== Exercise data ==
::::

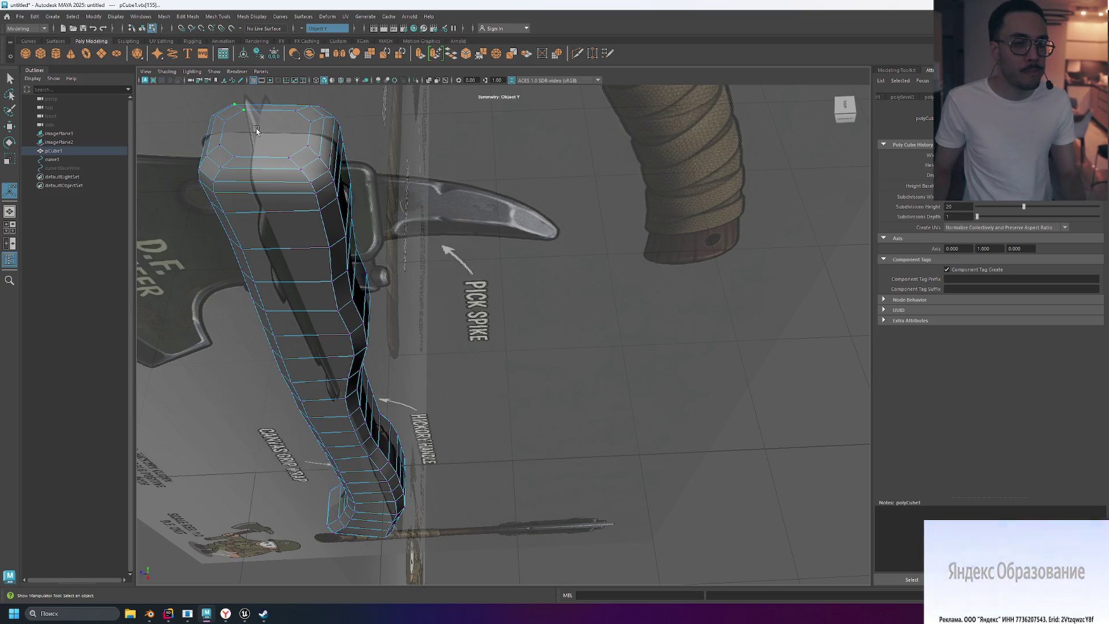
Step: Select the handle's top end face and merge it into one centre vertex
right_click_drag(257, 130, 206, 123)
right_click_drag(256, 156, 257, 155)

::::

== Your task ==
In the copy, omit the pictures and give every line of the data exactly.

== Solution ==
Step: Select the handle's top end face and merge it into one centre vertex
right_click_drag(257, 130, 206, 123)
right_click_drag(256, 156, 257, 155)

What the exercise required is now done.